El caso De Vido, un paso adelante
Desde hace 10 años los medios de prensa comenzaron a divulgar, cada vez con mayor intensidad, graves actos de corrupción que involucraban a importantes ex funcionarios kirchneristas. Entre ellos, Julio De Vido, ya sea en forma directa o a través de testaferros. Tales actos podían configurar delitos que conllevaban el enriquecimiento del funcionario a costa del Estado o, al menos, inconcebibles faltas de ética republicana condenadas por el artículo 36 de la Constitución. En ambos casos se imponían investigaciones administrativas y judiciales para determinar el grado de verosimilitud de aquellas denuncias a fin de preservar el principio de autoridad y la presunción de inocencia, y disipar las dudas que brotaban en la sociedad sobre la honestidad de sus gobernantes.
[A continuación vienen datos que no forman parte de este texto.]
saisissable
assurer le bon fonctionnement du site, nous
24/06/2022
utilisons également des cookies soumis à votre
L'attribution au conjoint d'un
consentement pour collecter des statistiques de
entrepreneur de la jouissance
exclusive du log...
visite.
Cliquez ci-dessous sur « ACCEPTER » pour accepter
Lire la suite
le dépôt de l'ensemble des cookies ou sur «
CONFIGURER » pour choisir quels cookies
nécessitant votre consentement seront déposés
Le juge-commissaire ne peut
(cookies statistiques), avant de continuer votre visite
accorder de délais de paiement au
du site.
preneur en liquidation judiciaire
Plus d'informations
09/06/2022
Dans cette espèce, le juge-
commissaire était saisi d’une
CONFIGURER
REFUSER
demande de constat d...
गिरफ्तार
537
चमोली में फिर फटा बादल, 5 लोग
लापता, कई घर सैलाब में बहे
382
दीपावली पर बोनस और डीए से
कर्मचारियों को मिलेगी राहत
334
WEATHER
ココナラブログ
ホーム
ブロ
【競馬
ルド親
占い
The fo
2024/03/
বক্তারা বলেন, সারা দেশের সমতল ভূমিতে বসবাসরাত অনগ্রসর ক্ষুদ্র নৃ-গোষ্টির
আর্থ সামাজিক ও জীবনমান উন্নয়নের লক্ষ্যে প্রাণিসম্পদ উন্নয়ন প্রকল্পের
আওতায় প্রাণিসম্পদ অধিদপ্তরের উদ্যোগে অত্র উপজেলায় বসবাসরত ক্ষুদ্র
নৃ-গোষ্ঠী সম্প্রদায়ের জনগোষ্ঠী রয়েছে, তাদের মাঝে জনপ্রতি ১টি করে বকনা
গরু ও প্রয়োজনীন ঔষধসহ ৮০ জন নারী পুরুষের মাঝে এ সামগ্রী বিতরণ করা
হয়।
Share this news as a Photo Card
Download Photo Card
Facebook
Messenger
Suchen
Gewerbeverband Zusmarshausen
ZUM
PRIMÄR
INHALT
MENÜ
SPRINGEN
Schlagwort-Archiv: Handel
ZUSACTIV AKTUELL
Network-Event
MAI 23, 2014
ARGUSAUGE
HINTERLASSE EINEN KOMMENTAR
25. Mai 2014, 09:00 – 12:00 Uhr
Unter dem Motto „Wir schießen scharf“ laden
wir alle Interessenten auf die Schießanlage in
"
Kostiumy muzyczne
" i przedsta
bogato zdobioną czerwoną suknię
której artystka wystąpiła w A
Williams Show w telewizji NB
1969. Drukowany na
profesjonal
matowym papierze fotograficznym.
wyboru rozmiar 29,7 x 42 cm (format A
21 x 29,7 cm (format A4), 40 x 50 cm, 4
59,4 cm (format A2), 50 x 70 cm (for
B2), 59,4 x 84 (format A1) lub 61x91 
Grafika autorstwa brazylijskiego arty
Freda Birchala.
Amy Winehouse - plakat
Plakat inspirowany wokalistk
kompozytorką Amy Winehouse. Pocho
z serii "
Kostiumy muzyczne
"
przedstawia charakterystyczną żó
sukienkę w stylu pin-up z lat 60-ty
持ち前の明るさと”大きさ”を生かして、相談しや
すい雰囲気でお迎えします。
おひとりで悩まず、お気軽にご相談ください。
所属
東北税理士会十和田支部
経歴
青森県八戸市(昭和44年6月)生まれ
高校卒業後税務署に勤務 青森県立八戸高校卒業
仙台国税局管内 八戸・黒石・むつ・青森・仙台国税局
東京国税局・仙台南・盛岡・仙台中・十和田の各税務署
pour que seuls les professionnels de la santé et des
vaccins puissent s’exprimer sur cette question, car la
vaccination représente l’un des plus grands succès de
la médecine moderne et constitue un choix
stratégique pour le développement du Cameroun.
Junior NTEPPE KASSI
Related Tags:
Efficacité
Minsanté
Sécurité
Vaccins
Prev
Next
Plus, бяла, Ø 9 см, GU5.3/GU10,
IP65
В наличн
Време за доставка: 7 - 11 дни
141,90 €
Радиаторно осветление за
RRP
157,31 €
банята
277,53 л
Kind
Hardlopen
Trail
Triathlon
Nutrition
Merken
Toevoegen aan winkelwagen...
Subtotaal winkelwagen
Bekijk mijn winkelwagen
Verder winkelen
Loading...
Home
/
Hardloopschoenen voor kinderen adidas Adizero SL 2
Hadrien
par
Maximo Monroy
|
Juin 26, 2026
En la Argentina el fenómeno de la corrupción gubernamental nunca tuvo la difusión pública registrada en estos años. Ella no se oculta ni su conocimiento y desarticulación se reservan a ciertos sectores sociales. Acarrea un mecanismo de control horizontal desde la ciudadanía muy positivo porque le permite conocer sus secuelas desfavorables para el bien común, una mayor preocupación social y una sólida firmeza para su condena. Esa difusión reduce los riesgos respecto de la expansión de los comportamientos lesivos para los valores morales que nutren a un pueblo, mediante el funcionamiento de los anticuerpos éticos que alberga toda sociedad civilizada. Anticuerpos que, si bien pueden ser insuficientes para provocar sanciones jurídicas, son eficaces para desencadenar sanciones sociales, que muchas veces son más severas que aquéllas, tal como se deduce de los resultados electorales de 2015 y 2017. En ambos casos no solamente fue rechazado el populismo autoritario, sino también la corrupción.
Sin embargo, prosigue la perplejidad ciudadana al constar la ineptitud o politización de ciertos jueces federales de instrucción y fiscales que poco o nada hicieron para esclarecer aquellos hechos. Su pasividad y complicidad con la corrupción provocaron un daño inmenso en la autoridad del Poder Judicial y, por añadidura, en la estructura institucional de la República. Que algunos de esos jueces resolvieran desempolvar ciertas causas penales contra aquellos funcionarios en modo alguno avala su conducta anterior, y menos aún el enriquecimiento ilícito de integrantes del estamento judicial. Esa perplejidad también se proyecta sobre aquellos integrantes de la Cámara de Diputados que se negaron a excluir de su seno a De Vido sobre la base de los principios morales que menciona el artículo 66 de la Constitución, siguiendo así el mal ejemplo registrado en 1985 cuando ese cuerpo legislativo rechazó el pedido de desafuero del diputado Norberto Imbelloni, quien estaba involucrado en el homicidio de un colaborador de Jorge Triacca. Antes de concluir su mandato se trasladó al Paraguay donde, algunos años más tarde, fue extraditado, juzgado y condenado a pena de prisión por los jueces nacionales. También se apartaron del ejemplo que dieron en 1991 con el diputado Ángel Luque, que fue excluido de la cámara por sus excesos verbales; y el propio De Vido no tuvo la grandeza republicana de Eduardo Angeloz, que solicitó la suspensión de sus funciones de senador para quedar sometido a un proceso penal, en el cual luego quedó acreditada su inocencia.
La decisión de la Cámara de Diputados tomada anteayer al desaforar a De Vido para someterlo a la autoridad de dos jueces federales es una señal positiva y quizás sea el inicio de una nueva etapa judicial traducida en el respeto a la Constitución, a la ética republicana y a las sanas aspiraciones de un pueblo para que la corrupción sea definitivamente erradicada de la función pública. Un ejemplo para las jóvenes generaciones que no fueron salpicadas por aquel flagelo. Es una decisión que priva a De Vido de las prerrogativas propias de los legisladores y lo somete a la autoridad judicial en un plano de igualdad con cualquier otra persona imputada por la comisión de delitos. Es de esperar que decisiones similares se adopten respecto de otros legisladores para fortalecer las instituciones democráticas y que los magistrados judiciales actúen con la máxima celeridad posible para disponer su condena o absolución conforme a las reglas del Estado.